Well, first off Luke wrote them both. Secondly, Luke’s gospel is the only one where the PGS shows up. Thirdly, Samaria is specifically mentioned by Jesus as a place for apostolic witness…… remember the outline. But honestly, the book of Acts just picks right up where Luke’s gospel ends. It’s like a package, sort of like a luncheable—what would the little mystery meat be without the cracker? Luke and Acts go together. Luke shows the big picture here…..we get to see the teachings of Jesus (like the PGS) lived out in the 1st century church. If you do read Luke/Acts you’ll see Samaritans popping up a lot, but definitely a lot of conflict between Jews and Gentiles. They were kind of like Jews and Palestinians are today.

Anyway, in the PGS Luke records Jesus explaining a New Testament lifestyle; in Acts Luke shows how the gospel spreads through a powerful mercy which is applied for neighbor, stranger, and enemy with no strings attached.
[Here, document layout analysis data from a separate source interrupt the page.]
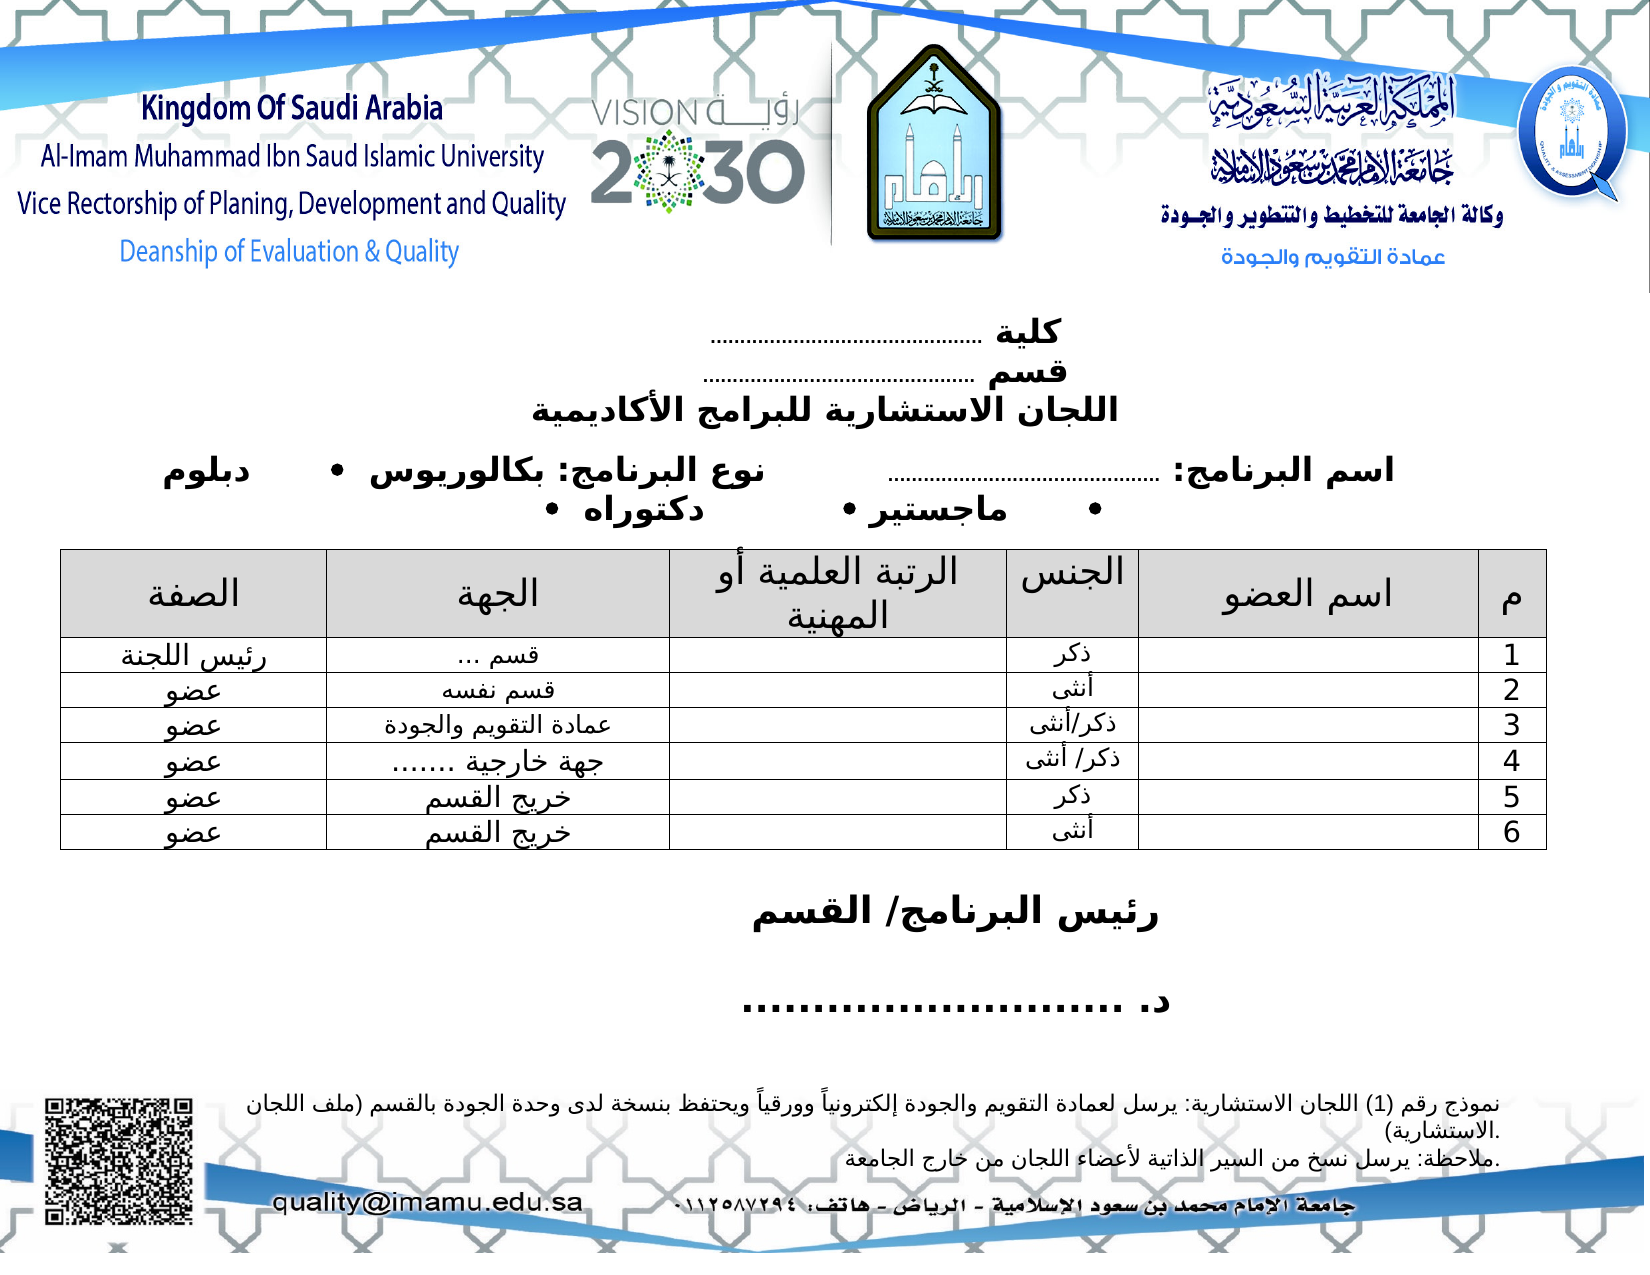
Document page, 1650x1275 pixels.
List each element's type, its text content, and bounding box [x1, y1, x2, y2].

table_cell 6 [1479, 815, 1546, 849]
table_cell [670, 673, 1006, 707]
table_cell خريج القسم [327, 780, 669, 814]
text كلية .............................................. [150, 313, 1500, 352]
table_cell 4 [1479, 743, 1546, 779]
table_cell قسم ... [327, 638, 669, 672]
table_header رئيس البرنامج/ القسم د. ........................... [374, 889, 1538, 1022]
table_cell عضو [61, 743, 326, 779]
table_cell [1139, 743, 1478, 779]
table_cell عمادة التقويم والجودة [327, 708, 669, 742]
table_cell عضو [61, 780, 326, 814]
table_cell 3 [1479, 708, 1546, 742]
text اللجان الاستشارية للبرامج الأكاديمية [150, 391, 1500, 429]
table_cell [670, 780, 1006, 814]
table_cell 2 [1479, 673, 1546, 707]
table_cell [1139, 638, 1478, 672]
table_cell [1139, 780, 1478, 814]
table_cell 5 [1479, 780, 1546, 814]
table_header الرتبة العلمية أو المهنية [670, 550, 1006, 637]
table_cell [670, 743, 1006, 779]
table_cell عضو [61, 673, 326, 707]
table_cell ذكر/أنثى [1007, 708, 1138, 742]
table_cell أنثى [1007, 673, 1138, 707]
table_cell ذكر [1007, 638, 1138, 672]
table_header الصفة [61, 550, 326, 637]
table_cell 1 [1479, 638, 1546, 672]
table_header اسم العضو [1139, 550, 1478, 637]
table_cell [670, 815, 1006, 849]
text قسم .............................................. [150, 352, 1500, 391]
table_cell ذكر [1007, 780, 1138, 814]
table_cell [1139, 815, 1478, 849]
table_cell [1139, 673, 1478, 707]
table_cell [1139, 708, 1478, 742]
table_header م [1479, 550, 1546, 637]
table_cell [670, 638, 1006, 672]
table_cell ذكر/ أنثى [1007, 743, 1138, 779]
table_cell خريج القسم [327, 815, 669, 849]
picture [0, 1089, 1644, 1253]
table_cell عضو [61, 815, 326, 849]
table_cell أنثى [1007, 815, 1138, 849]
table_cell عضو [61, 708, 326, 742]
table_cell قسم نفسه [327, 673, 669, 707]
text اسم البرنامج: .............................................. نوع البرنامج: بكالوريوس دبلوم ماجستير دكتوراه [150, 450, 1500, 528]
table_header الجنس [1007, 550, 1138, 637]
table_header الجهة [327, 550, 669, 637]
table_cell رئيس اللجنة [61, 638, 326, 672]
table_cell [670, 708, 1006, 742]
table_cell جهة خارجية ....... [327, 743, 669, 779]
picture [0, 0, 1650, 293]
That’s right, a powerful mercy.

A powerful mercy, what is that?  While it is certain that the power that the Holy Spirit gives manifests in various ways.  A key ‘power of the Holy Spirit coming upon you’ is one that enables the believer to have PGS style mercy. A guy named Harvey Conn called this “lordship evangelism”.   “All the believers were one in heart and mind.  No one claimed that any of his possessions was his own, but they shared everything they had.  With great power the apostles continued to testify to the resurrection of the Lord Jesus, and much grace was upon them all.”Acts 4:32-33

O.K. remember the PGS? Well, look at the way these new believers in Acts 4 are living out what the priest and the Levite failed to do in that parable.  Tim Keller notes that, “This economic sharing had to be conspicuous and amazing to outsiders.  Apparently it helped give the preaching of the apostles even more power.”  You will receive power when the Holy Spirit comes upon you. So, what kind of power is Jesus talking about here?

Part of the power of evangelism is showing mercy to one another. But, while mercy does drive evangelistic endeavor. Mercy is not moralism.  Its not just all about doing nice things for people. Get this, mercy is both an indicator and a vehicle for the activity of the gospel. And we can talk about what that means in this forum.  I’d like ideas.  I’d like honesty.  I want to hear what you think about the power of God to witness through a PGS mindset which truly drives down the Jericho Road of Asheville, NC; Columbia, SC; New York, NY; wherever you may be.